We have visited many temples over the past two days and they are beginning to blend together. Karnak however, is impressive and glorious in both its scale and it’s complexity. The temple has been restored and hundreds of immense columns stand in what was the great hall. In times past, these columns supported the roof and are richly decorated with carved relief. It is cool within the great hall, the columns sheltering us from the sun and their mass absorbing the heat of the day. I try to pay attention to our guide, but my mind and eyes wander to the perimeter of the temple where clusters of palms trees grow, silhouetted against the clear blue sky, mini oasis surrounding this ancient temple.

Dendara Temple





The 4:00 A.M. wake up call is earlier than I wish. I make it downstairs by 4:30, gulp a cup of weak coffee and board the bus. Our convoy of three busses stops at a checkpoint on the outskirts of Luxor to wait for our police escort. Two police cars accompany our busses on the two hour drive, north, to Dendara Temple. We arrive at the temple just minutes after sunrise and well before any other tour groups. The official who is to grant us this private, early morning entry has not yet arrived and Gary Young, gives us an emotional accounting of the temples’ significant history. Mary, Joseph and Jesus took refuge in the temples’ crypt when Jesus was three years old and Harrods army was pursuing them. The high priestess removed the capstone from the crypt and hid the holy family within. The temple was attacked and pillaged and the priestesses killed. Two weeks later, the Holy family emerged safely from hiding and Jesus fulfilled his prophecy.

It is just our group to enter the temple site and the morning light imparts a golden glow on the impressive facade. There is magic in the morning and the 4:00 A.M. wake up call is a small price to pay for this private visitation. We divide into our three groups to explore this vast temple and the two other groups vanish into the immense halls and dark sanctuary of the main temple. We begin our visit at the Temple of Isis, a small and richly decorated chapel at the south end of the temple grounds. Our group gathers within pressing up against the cool walls, ornately decorated with bas relief carvings and hieroglyphics. I am surprised that we are allowed to touch the carving upon the wall, but there are no restrictions and I run my fingers along the groves of the hieroglyphics and images. Some in our group begin to chant, hands raised towards the ceiling where sunlight streams in from small windows, dimly illuminating the patterns upon the walls. Others lie prone on the floor, or sit meditatively. The acoustics resonate with the vibrations of the chanting and I too sense an immense energy resonating from this sacred space.

### WORK TO COMPLETE
A – For each statement below about the temple travelogue, answer yes or no and quote the words from it that settle the matter. (i) The drive from Luxor to Dendara Temple takes two hours. (ii) At Dendara, the group starts its visit in the dark sanctuary of the main temple. (iii) Visitors are forbidden to touch the carvings on the walls.
B – Extend the temple travelogue past its final sentence, keeping its first-person voice and present tense.
The records are separate material with no connection to the temple travelogue.

### INFORMATION SUPPLIED
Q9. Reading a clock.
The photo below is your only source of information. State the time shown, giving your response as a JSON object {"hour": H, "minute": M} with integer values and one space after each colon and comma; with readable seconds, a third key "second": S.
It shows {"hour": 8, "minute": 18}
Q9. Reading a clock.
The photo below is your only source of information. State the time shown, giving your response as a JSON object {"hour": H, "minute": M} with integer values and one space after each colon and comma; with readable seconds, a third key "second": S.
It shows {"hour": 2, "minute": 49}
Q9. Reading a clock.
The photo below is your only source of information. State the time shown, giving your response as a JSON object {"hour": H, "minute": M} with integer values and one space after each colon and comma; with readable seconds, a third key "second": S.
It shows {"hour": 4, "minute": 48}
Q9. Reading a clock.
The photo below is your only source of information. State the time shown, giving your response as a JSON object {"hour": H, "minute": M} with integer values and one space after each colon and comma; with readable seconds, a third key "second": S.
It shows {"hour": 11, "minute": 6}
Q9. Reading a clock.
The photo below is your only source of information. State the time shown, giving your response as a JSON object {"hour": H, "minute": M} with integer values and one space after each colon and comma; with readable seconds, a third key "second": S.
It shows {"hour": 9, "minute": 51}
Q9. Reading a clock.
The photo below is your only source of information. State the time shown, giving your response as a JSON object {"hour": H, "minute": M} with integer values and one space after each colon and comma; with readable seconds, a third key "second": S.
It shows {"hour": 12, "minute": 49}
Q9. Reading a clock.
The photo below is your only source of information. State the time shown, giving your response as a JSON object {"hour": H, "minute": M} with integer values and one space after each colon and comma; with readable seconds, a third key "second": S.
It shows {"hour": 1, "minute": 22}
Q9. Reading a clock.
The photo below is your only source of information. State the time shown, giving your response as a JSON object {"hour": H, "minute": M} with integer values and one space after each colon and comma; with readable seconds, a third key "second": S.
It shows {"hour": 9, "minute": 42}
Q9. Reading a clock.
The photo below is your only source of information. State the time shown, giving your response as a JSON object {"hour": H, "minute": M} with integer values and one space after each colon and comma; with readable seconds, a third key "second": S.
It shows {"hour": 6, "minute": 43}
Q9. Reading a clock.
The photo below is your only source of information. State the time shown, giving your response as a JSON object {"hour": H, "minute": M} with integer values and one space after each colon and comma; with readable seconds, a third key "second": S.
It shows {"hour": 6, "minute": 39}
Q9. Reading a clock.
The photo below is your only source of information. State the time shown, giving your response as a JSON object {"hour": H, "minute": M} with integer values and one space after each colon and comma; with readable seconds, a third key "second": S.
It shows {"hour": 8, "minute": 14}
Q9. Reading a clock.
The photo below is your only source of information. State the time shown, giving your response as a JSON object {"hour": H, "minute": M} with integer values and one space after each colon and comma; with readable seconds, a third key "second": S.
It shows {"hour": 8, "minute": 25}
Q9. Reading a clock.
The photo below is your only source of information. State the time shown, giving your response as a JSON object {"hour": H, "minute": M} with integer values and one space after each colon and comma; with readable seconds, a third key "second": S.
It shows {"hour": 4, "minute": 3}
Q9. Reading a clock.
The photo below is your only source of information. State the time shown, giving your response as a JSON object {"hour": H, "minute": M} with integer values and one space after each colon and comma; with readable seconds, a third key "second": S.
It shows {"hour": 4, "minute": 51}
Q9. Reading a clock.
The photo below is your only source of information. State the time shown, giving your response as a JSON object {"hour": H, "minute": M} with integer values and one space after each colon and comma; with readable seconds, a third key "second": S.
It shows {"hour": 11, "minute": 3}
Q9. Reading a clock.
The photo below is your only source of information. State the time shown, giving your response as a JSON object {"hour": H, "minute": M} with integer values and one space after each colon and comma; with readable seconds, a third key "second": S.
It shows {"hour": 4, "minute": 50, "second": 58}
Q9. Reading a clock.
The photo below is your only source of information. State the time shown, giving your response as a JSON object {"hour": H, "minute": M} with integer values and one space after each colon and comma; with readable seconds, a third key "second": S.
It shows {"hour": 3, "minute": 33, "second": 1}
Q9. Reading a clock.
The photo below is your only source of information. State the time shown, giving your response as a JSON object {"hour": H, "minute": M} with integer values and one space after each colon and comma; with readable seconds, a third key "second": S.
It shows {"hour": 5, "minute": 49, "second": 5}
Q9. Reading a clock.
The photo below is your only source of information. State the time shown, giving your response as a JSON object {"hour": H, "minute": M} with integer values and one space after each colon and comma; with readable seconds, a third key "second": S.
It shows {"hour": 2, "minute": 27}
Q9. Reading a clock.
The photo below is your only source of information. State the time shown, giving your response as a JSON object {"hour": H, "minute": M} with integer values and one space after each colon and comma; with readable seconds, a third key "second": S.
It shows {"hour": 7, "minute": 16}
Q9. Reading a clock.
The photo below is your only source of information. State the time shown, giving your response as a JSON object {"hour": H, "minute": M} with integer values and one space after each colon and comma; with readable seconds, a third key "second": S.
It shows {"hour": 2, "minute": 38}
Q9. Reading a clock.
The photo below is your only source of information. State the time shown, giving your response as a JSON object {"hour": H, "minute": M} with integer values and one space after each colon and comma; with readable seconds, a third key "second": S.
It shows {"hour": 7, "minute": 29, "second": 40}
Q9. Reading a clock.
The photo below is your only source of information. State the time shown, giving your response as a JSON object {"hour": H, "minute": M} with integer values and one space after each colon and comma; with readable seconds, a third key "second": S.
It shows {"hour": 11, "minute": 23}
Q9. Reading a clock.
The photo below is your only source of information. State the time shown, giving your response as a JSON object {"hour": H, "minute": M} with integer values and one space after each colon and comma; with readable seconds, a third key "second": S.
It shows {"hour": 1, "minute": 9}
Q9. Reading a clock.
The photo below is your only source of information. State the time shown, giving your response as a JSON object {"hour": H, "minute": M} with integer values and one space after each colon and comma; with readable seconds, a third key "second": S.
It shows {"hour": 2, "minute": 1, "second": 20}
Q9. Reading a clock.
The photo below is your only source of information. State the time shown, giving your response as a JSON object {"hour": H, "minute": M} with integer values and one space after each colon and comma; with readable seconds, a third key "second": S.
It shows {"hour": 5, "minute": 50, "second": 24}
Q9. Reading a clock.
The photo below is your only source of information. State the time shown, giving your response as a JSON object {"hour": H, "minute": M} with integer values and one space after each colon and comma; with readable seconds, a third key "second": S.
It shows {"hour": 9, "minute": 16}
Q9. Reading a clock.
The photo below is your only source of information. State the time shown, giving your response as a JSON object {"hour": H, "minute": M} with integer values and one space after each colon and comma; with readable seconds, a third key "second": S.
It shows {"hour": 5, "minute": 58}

### RESPONSES TO THE EXERCISE
A –
(i) Yes: "Two police cars accompany our busses on the two hour drive, north, to Dendara Temple."
(ii) No: "We begin our visit at the Temple of Isis, a small and richly decorated chapel at the south end of the temple grounds."
(iii) No: "I am surprised that we are allowed to touch the carving upon the wall, but there are no restrictions"

B –
We spend nearly 30 minutes within the Temple of Isis, eventually moving on and into the main temple of Hathor, where Hathor supposedly gave birth to Horus’s child. Immense, Hathor-headed columns rise 50 or 60 feet above us, supporting the temple roof. The intricately carved columns and reliefs were once vividly painted and still retain much of their color. We enter a dark sanctuary and snake up a long, narrow, stone corridor, richly embellished with reliefs and leading to the roof top. The corridor maze winds back upon itself several times, eventually opening onto several chambers where sacred rituals were preformed. An astrological ceiling is within one of these chambers; an intricately carved relief of the constellations, coated an iridescent black with centuries of soot from candles and ritual fires. I am fascinated and intrigued by the surroundings, but I feel a dark presence within these corridors and rooms. We exit onto the rooftop with a 380 degree view of the surroundings. It is nearly 9:00 A.M; the early morning glow of sunrise is gone and I see other tourists entering the temple grounds.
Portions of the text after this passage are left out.